Parce que nous sommes dans le ressentiment et la jalousie. D’une certaine façon, l’antisémitisme qui progresse dans notre pays, comme dans d’autres pays dans le monde, est la pointe avancée de cette haine et de ce ressentiment. Israël suscite autant de haine parce que c’est la seule démocratie prospère du Proche-Orient. Vous savez bien que l’antisionisme est le faux-nez de l’antisémitisme.

Vous connaissez beaucoup de ministres : quels ont été leurs retours ?

Ce sont des retours toujours polis. C’est difficile à dire. Nous sommes dans une période de flottement politique. Le deuxième quinquennat n’est pas une réussite, il y a beaucoup de flottement.
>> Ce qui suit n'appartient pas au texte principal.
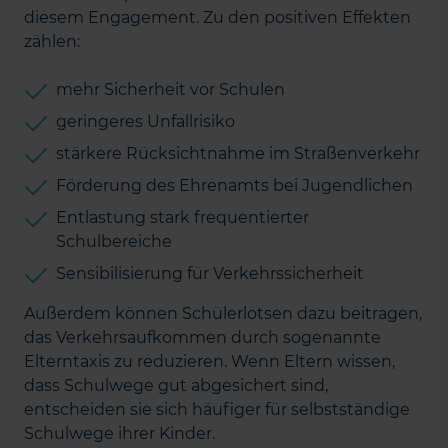
diesem Engagement. Zu den positiven Effekten
zählen:
mehr Sicherheit vor Schulen
geringeres Unfallrisiko
stärkere Rücksichtnahme im Straßenverkehr
Förderung des Ehrenamts bei Jugendlichen
Entlastung stark frequentierter
Schulbereiche
Sensibilisierung für Verkehrssicherheit
Außerdem können Schülerlotsen dazu beitragen,
das Verkehrsaufkommen durch sogenannte
Elterntaxis zu reduzieren. Wenn Eltern wissen,
dass Schulwege gut abgesichert sind,
entscheiden sie sich häufiger für selbstständige
Schulwege ihrer Kinder.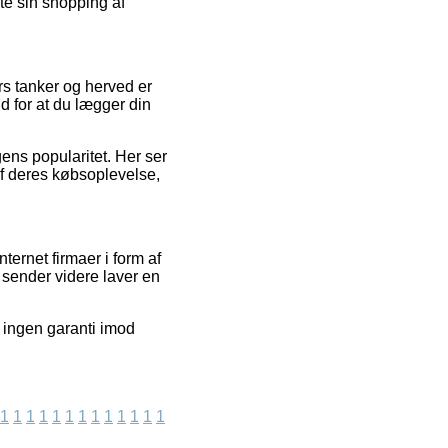
fte sin shopping af
rs tanker og herved er
d for at du lægger din
gens popularitet. Her ser
af deres købsoplevelse,
ternet firmaer i form af
 sender videre laver en
 ingen garanti imod
1
1
1
1
1
1
1
1
1
1
1
1
1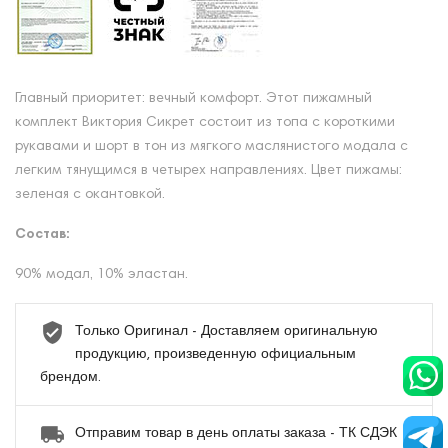
Главный приоритет: вечный комфорт. Этот пижамный
комплект Виктория Сикрет состоит из топа с короткими
рукавами и шорт в тон из мягкого маслянистого модала с
легким тянущимся в четырех направлениях. Цвет пижамы:
зеленая с окантовкой.
Состав:
90% модал, 10% эластан.
Только Оригинал - Доставляем оригинальную
продукцию, произведенную официальным
брендом.
Отправим товар в день оплаты заказа - ТК СДЭК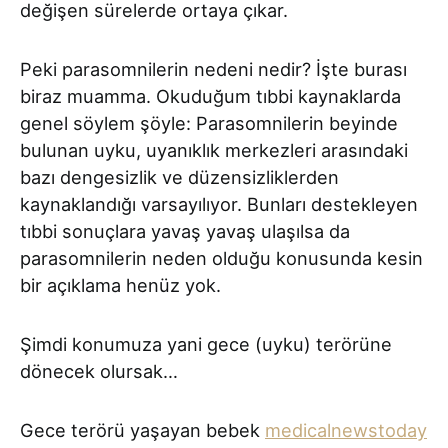
değişen sürelerde ortaya çıkar.
Peki parasomnilerin nedeni nedir? İşte burası
biraz muamma. Okuduğum tıbbi kaynaklarda
genel söylem şöyle: Parasomnilerin beyinde
bulunan uyku, uyanıklık merkezleri arasındaki
bazı dengesizlik ve düzensizliklerden
kaynaklandığı varsayılıyor. Bunları destekleyen
tıbbi sonuçlara yavaş yavaş ulaşılsa da
parasomnilerin neden olduğu konusunda kesin
bir açıklama henüz yok.
Şimdi konumuza yani gece (uyku) terörüne
dönecek olursak…
Gece terörü yaşayan bebek
medicalnewstoday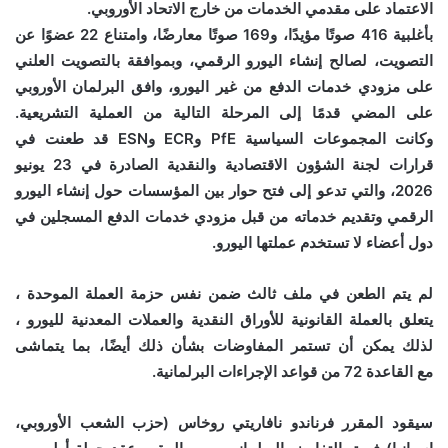
الاعتماد على مقدمي الخدمات من خارج الاتحاد الأوروبي.
بأغلبية 416 صوتًا مؤيدًا، و169 صوتًا معارضًا، وامتناع 22 عضوًا عن
التصويت، لصالح إنشاء اليورو الرقمي، وبموافقة بالتصويت العلني
على مزودي خدمات الدفع من غير اليورو، وافق البرلمان الأوروبي
على المضي قدمًا إلى المرحلة التالية من العملية التشريعية.
وكانت
المجموعات السياسية PfE وECR وESN
قد طعنت في
قرارات لجنة الشؤون الاقتصادية والنقدية الصادرة في 23 يونيو
2026، والتي تدعو إلى فتح حوار بين المؤسسات حول
إنشاء اليورو
الرقمي
وتقديم
خدماته من قبل مزودي خدمات الدفع المسجلين في
دول أعضاء لا تستخدم عملتها اليورو
.
لم يتم الطعن في ملف ثالث ضمن نفس
حزمة العملة الموحدة
،
يتعلق
بالعملة القانونية للأوراق النقدية والعملات المعدنية لليورو
،
لذلك يمكن أن تستمر المفاوضات بشأن ذلك أيضًا، بما يتماشى
مع
القاعدة 72 من قواعد الإجراءات البرلمانية
.
سيقود المقرر
فرناندو نافاريتي روخاس (حزب الشعب الأوروبي،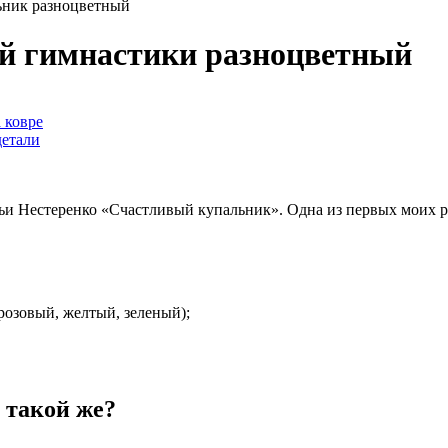
ьник разноцветный
ой гимнастики разноцветный
и Нестеренко «Счастливый купальник». Одна из первых моих раб
розовый, желтый, зеленый);
 такой же?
J’attends une reprise en main beaucoup plus forte des questions de sécurité, d’intégration et d’éducation. Les discours vont souvent dans la bonne direction, mais nous n’avons pas cette remise en main dont on aurait besoin. Le pouvoir en place est un peu usé et il y a beaucoup de fatigue. Mais, ce qui m’inquiète, c’est que l’horizon politique ne se dégage pas encore beaucoup à droite et au centre droit. C’est dommage, parce qu’il y a un boulevard politique.

Les politiques ont peur et, comme ils ont peur, ils sanctionnent, ils réglementent, ils nous infantilisent…

Ils ont peur aussi de leurs propres discours. On a de plus en plus peur d’affirmer nos idées, c’est effrayant ! C’est vrai des politiques qui prennent toujours mille précautions avant de dire quelque chose et c’est vrai aussi des entreprises. Quand j’entends des chefs d’entreprise s’exprimer dans les médias, souvent ce n’est pas intéressant, parce qu’ils ont peur de leurs salariés, ils ont peur des syndicats, ils ont peur des politiques, ils ont peur des actionnaires et des médias… Il y a beaucoup moins d’engagement sur les idées, parce que l’on a peur de choquer en permanence. Pascal Bruckner, dans son dernier livre, explique que la plaie de notre époque, c’est que tout le monde s’érige en victime, pour sa couleur de peau, sa religion ou en raison de l’oppression de tel ou tel. On est dans un discours de dénégation du droit des autres, car « comme je suis une victime, je dois avoir plus de droits. » Ce discours victimaire est un discours d’exclusion et il faut lutter contre cela.